Saved data entries:

------

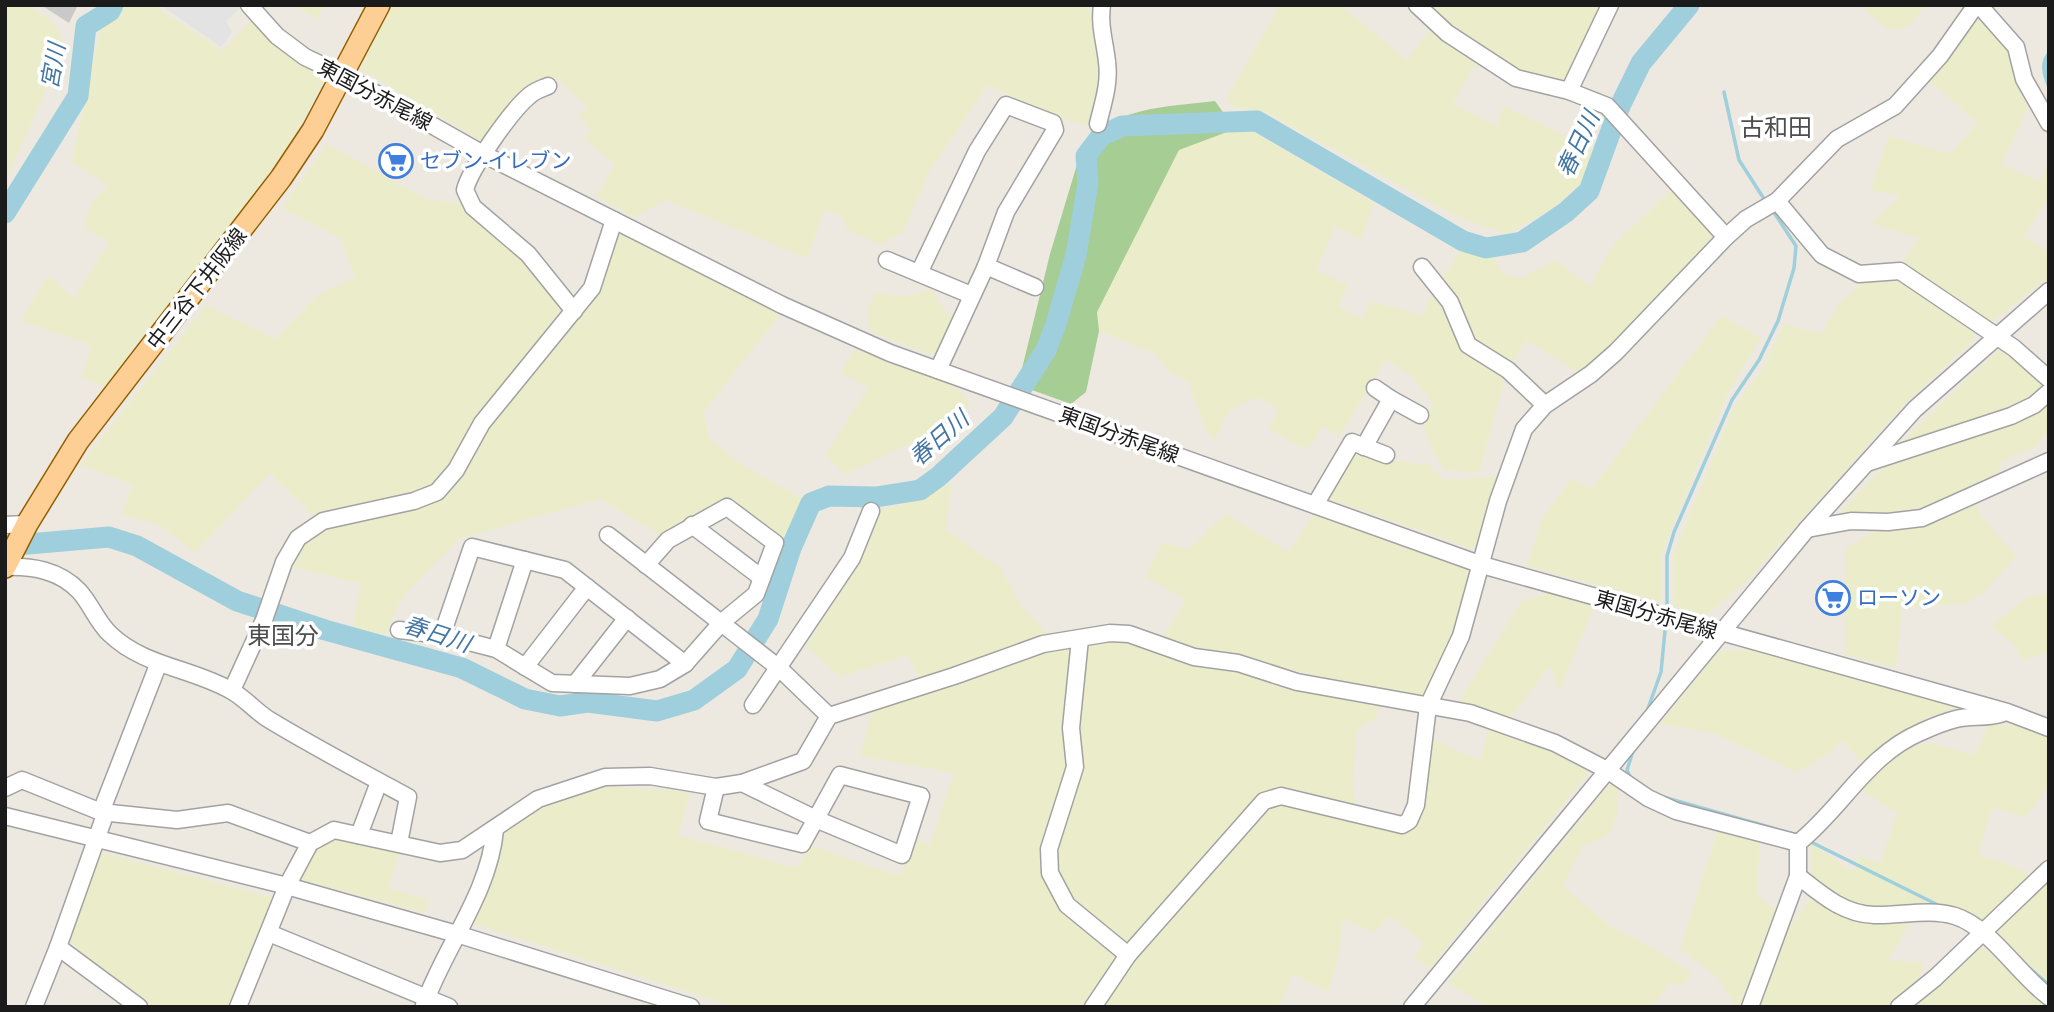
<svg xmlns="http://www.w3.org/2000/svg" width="2054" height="1012" font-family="Jost,'Noto Sans JP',sans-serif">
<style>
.religious{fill:#c9c9c9}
.farmland{fill:#ebedca}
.forest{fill:#a6cd94}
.parking{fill:#e3e3e3}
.water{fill:#9fcfdc}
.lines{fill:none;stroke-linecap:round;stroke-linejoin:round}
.stream{stroke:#9fcfdc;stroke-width:3.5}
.river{stroke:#9fcfdc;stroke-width:21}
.minor-casing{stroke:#a2a2a2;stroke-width:19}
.major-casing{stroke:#925f00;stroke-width:24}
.minor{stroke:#fff;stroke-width:16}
.major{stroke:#fdcf95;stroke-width:21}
.labels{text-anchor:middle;stroke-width:7;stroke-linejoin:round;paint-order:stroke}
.street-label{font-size:21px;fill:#1b1b1b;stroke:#fff}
.shop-label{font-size:21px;fill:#366cbe;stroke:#fff;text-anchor:start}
.water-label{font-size:23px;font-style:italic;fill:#4476a3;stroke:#fff}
.quarter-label{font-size:24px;fill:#4e4e4e;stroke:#fff}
</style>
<rect width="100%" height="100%" fill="#ede9e0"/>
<polygon class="religious" points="41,5 78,5 69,23"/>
<g class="farmland">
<polygon points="5,5 27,5 50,20 60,32 64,48 5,183"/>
<polygon points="123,5 153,5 223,51 251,21 281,48 321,71 324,81 280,163 157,323 135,344 108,388 82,378 91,345 21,321 48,275 74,299 109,243 83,226 93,201 108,186 72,161 100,29 106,22 116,18"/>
<polygon points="295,5 325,5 317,19"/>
<polygon points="392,5 1068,5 1096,10 1102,61 1100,88 1087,125 1062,119 988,85 930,170 903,232 881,245 847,230 843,217 825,209 807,258 666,200 634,217 596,196 615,165 584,138 591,131 579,116 587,107 559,80 527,91 487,144 360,69"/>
<polygon points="1280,5 1340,5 1407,60 1432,27 1478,59 1453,104 1497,126 1503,106 1597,151 1580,184 1552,209 1507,234 1462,219 1265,112 1236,108 1226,99"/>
<polygon points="1431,5 1607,5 1569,80 1559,81 1519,73 1448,22"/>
<polygon points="1859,5 1926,5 1909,27 1889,30"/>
<polygon points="1979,16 2012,56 2019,89 2030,103 2002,164 2039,182 2049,162 2049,196 2024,237 2049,252 2049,277 1988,325 1901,264 1919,238 1871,224 1900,196 1871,190 1888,136 1949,154 1978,124 1929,80"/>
<polygon points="1235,129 1254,132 1374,203 1361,240 1335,226 1317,270 1348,285 1338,307 1362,319 1370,301 1422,315 1436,289 1459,331 1506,374 1479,473 1444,470 1433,452 1424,426 1433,402 1411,376 1386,359 1340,436 1322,426 1310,447 1299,447 1268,428 1279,409 1258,397 1229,410 1214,441 1204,425 1191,392 1191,383 1170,372 1154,353 1099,331 1097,312 1179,149"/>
<polygon points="327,144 428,200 461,203 523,259 564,312 437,485 417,492 315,517 270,473 195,553 160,525 121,514 133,485 80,465 206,306 276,339 318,295 355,278 341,239 282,208"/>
<polygon points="1675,187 1718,236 1614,348 1582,375 1526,340 1511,366 1480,347 1471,338 1441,280 1461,249 1493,256 1502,274 1522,278 1556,260 1590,286 1613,245"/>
<polygon points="617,232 782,312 704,412 708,438 745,467 803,498 781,542 729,500 694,515 662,536 601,499 460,538 402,597 386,634 352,629 361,584 289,566 308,539 326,526 422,504 599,288"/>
<polygon points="1892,274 1974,328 1973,341 1907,401 1747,581 1705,616 1674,607 1673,555 1734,407 1763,368 1784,324 1821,334 1838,306 1862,282 1877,281"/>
<polygon points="931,289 946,313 957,315 941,352 930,354 871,332 867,313 875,292 907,297"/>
<polygon points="1721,316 1761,337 1728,393 1662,552 1661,602 1527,566 1542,519 1571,479 1592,489"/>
<polygon points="2007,348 2047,386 2030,401 1893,450 1997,351"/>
<polygon points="856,349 936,377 960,391 970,405 948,426 845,474 825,455 868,388 840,372"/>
<polygon points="2049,396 2049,432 2033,448 2002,460 1996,478 1921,511 1835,518 1882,468"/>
<polygon points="1354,449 1372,458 1429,465 1444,480 1502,476 1483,545 1470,548 1324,497"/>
<polygon points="952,484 946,530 1000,567 1021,606 1053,639 921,682 908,655 840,677 806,646 861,560 881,509 909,502"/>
<polygon points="1976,504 1982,517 2016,556 1985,591 1964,604 1902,607 1896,667 1845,654 1845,549 1875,530 1935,523"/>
<polygon points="1314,513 1468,569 1472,578 1458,629 1426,696 1383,691 1233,656 1191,651 1161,641 1186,600 1145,577 1162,543 1189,549 1225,514 1289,552"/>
<polygon points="1548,593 1595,605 1559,691 1550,666 1508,721 1457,705 1521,602"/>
<polygon points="2049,593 2049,652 2022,660 2014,645 1991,626 2026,598"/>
<polygon points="1114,638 1211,664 1382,701 1374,721 1364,723 1356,733 1353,787 1357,809 1281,788 1266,792 1127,949 1072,904 1056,875 1053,854 1087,645"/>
<polygon points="1075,644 1070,768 1044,830 1040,869 1066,917 1120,956 1087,1007 736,1007 471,923 507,824 537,809 604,786 690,792 678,835 796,868 811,846 900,876 915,839 930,845 954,773 860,756 874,706 1046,649"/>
<polygon points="1752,650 1971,710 1928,717 1862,763 1842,740 1828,754 1797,772 1713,733 1660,724 1716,654 1724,651"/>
<polygon points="1490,725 1587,763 1591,770 1430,968 1413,957 1425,944 1390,916 1374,933 1343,919 1339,954 1328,992 1293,974 1281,1002 1275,1007 1101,1007 1136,959 1262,811 1278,802 1403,830 1431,738 1480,761"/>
<polygon points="1988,725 2023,726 2049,738 2049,786 2026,817 1992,807 1978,855 2009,864 2030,875 1984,924 1974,916 1942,905 1869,906 1850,903 1812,877 1810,842 1852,872 1859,856 1880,863 1897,813 1858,788 1876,769 1908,746 1929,743 1975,755"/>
<polygon points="1611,782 1618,785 1618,812 1611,830 1602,839 1582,846 1563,886 1607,924 1653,948 1692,973 1682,985 1669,983 1652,1007 1488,1007 1448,983"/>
<polygon points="1718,829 1760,839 1757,895 1779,912 1746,1007 1736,1007 1717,977 1680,949"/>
<polygon points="341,836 401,848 388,888 429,900 425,913 299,879 322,841"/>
<polygon points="100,852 278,899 233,1007 154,1007 134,997 69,942"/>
<polygon points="2049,878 2049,988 1989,932"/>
<polygon points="1814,894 1849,917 1914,917 1888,960 1923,963 1918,984 1889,1007 1760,1007 1783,936"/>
<polygon points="1981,946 2049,1007 1909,1007"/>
</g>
<path class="forest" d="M1215 101 1235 129 1179 150 1097 312 1099 331 1086 392 1071 404 1018 385 1050 254 1082 148C1112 106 1168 107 1215 101Z"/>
<polygon class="parking" points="161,5 243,5 226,21 232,32 221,47"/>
<path class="water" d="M2049 51V91C2043 78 2037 62 2049 51Z"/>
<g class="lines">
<g class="stream">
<polyline points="1724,92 1739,160 1766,202"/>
<polyline points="1667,612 1667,556 1674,532 1732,400 1759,360 1778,321 1794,268 1796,246 1773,211"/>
<polyline points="1646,714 1661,672 1666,620"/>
<polyline points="1630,777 1627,770 1634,748"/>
<polyline points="1663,797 1797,835"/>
<polyline points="1807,840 1942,907"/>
<polyline points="2028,967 2049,985"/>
</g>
<g class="river">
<polyline points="5,213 78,96 86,26 110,11 113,5"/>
<polyline points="5,546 109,537 137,546 237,601 325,630 462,668 525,699 560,706 588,702 657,711 694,700 737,669 768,619 791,548 811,503 829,496 876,497 920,490 938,477 1003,417 1046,350 1056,324 1076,255 1088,183 1086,156 1101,136 1122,126 1257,121 1463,241 1486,248 1522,242 1566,212 1589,191 1620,106 1641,63 1689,5"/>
</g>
<g class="minor-casing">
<g id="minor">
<polyline points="249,5 277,36 305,57 343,75 483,154 782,305 890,353 1482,565 2007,712 2049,728"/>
<polyline points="1417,5 1447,33 1516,78 1569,91 1607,106 1726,237"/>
<polyline points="1979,5 2016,47 2024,79 2049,123"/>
<path d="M548 86C541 89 534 91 529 96 511 111 470 169 465 190L473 207 528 254 574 311"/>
<polyline points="1569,91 1610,5"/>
<path d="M1098 124C1103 103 1110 83 1107 62 1105 42 1099 26 1102 5"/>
<polyline points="1777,201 1822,255 1859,274 1900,271 2014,348 2049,379"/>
<polyline points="887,260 971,295"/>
<polyline points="986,266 1035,287"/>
<polyline points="1422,267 1450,302 1468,345 1508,370 1545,405"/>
<polyline points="919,273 977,151 1006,105 1053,123 1055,130 1006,212 986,266 938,370"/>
<polyline points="1391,399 1420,415"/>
<polyline points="1364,447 1391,399 1375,388"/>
<polyline points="1867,463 2011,416 2034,405 2049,392"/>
<polyline points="1315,505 1352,442 1386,455"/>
<polyline points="5,525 27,524"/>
<polyline points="692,525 762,578"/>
<polyline points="1807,529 1851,521 1888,522 1922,518 2049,461"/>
<polyline points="608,535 779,668 829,716"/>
<path d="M5 567C32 566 59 570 79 591 91 604 97 622 110 634 143 666 191 668 230 690 244 697 255 711 268 719 314 747 362 772 408 797L399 843"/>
<polyline points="399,630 442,635 496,649 552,683 630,686 660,679 685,664"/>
<polyline points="442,635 472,547 565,570 685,664 722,622 756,594 775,543 727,507 668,540 646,565"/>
<polyline points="1080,639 1071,728 1075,767 1049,849 1050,873 1067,905 1128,955"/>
<polyline points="496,649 525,560"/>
<polyline points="525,667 587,587"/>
<polyline points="575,684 627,618"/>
<polyline points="232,690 264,620 284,562 298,538 323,521 414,501 437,492 456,470 482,423 592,288 614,220"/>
<polyline points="753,705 852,558 871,511"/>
<polyline points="716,787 708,821 802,844 840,775 921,796 902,855 818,820 742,783"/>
<polyline points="5,788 22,780 101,812 177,820 228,813 310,843"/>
<polyline points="101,812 158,665"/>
<polyline points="106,812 58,947 139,1007"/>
<polyline points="5,816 287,886 460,935 691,1007"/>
<polyline points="359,835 379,782"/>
<path d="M1798 876C1821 894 1843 914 1874 915 1900 916 1929 908 1955 916 1990 927 2019 975 2049 997"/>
<polyline points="269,933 449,1007"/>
<path d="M424 1005C445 946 489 894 495 830"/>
<polyline points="34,1007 58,947"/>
<polyline points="238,1007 287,886 310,843 334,830 440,853 462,850 538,799 605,777 650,776 716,787 742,783 803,761 829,716 954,676 1043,644 1110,633 1129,634 1194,657 1238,663 1297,682 1470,713 1555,743 1607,770 1648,798 1676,811 1798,843"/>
<polyline points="1093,1007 1128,955 1264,801 1281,796 1402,825 1409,821 1416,805 1428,706 1461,636 1498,501 1524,429 1545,405 1591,374 1616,352 1726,237 1746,219 1777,201 1837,139 1895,106 1940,56 1976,5"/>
<polyline points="1412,1007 1807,529 1915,409 2049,291"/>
<path d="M1750 1007 1798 876V843C1842 808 1867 755 1921 732 1932 727 1944 722 1956 719 1972 715 1987 719 2003 713"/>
<polyline points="1899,1007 1935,978 2049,869"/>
</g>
</g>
<g class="major-casing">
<polyline id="major" points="5,567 27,524 78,441 281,178 313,130 379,5"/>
</g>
<use href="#minor" class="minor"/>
<use href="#major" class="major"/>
</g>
<defs>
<g id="supermarket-ring" transform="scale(1.75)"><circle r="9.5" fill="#fff" stroke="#3f7fe0" stroke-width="1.5"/><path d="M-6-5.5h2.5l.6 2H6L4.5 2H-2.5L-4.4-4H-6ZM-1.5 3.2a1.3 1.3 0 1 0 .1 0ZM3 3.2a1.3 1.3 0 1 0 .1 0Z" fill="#3f7fe0"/></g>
</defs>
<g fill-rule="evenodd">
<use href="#supermarket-ring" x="396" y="161"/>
<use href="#supermarket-ring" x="1833" y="598"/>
</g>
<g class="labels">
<g class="street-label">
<text transform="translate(375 95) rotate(28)" y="7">東国分赤尾線</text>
<text transform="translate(197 289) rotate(-52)" y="7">中三谷下井阪線</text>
<text transform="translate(1119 435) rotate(20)" y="7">東国分赤尾線</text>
<text transform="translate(1656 615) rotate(16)" y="7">東国分赤尾線</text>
</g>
<g class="shop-label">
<text x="420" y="168">セブン-イレブン</text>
<text x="1857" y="605">ローソン</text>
</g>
<g class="water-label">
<text transform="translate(53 66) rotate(-80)" y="8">宮川</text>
<text transform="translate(1578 144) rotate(-65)" y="8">春日川</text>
<text transform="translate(939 438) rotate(-41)" y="8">春日川</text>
<text transform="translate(437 634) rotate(18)" y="8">春日川</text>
</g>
<g class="quarter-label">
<text x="1776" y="136">古和田</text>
<text x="283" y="644">東国分</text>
</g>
</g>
<rect width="2054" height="1012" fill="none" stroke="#1b1b1b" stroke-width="14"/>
</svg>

------

- TASK INSTRUCTIONS
Each line above that includes "lines" counts once; state the total and nothing more.

- TASK ANSWER
2